• [Task prompt] Copy the lines starting at the one containing "pose: elev=161.4 azim=57.3" and ending at the one containing "Dot at: occluded", swapping "pose" for "view" and leaving everything else as it is.

• [Raw records]
========================================================================

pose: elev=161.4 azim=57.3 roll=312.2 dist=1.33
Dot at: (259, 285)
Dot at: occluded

========================================================================

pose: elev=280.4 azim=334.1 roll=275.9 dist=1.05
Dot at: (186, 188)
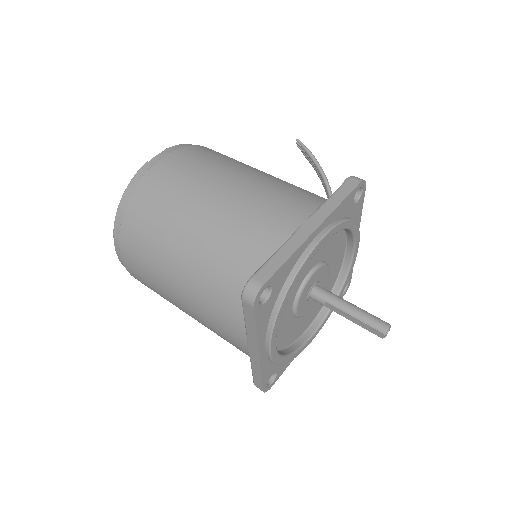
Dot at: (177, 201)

========================================================================

• [Answer to the task]
view: elev=161.4 azim=57.3 roll=312.2 dist=1.33
Dot at: (259, 285)
Dot at: occluded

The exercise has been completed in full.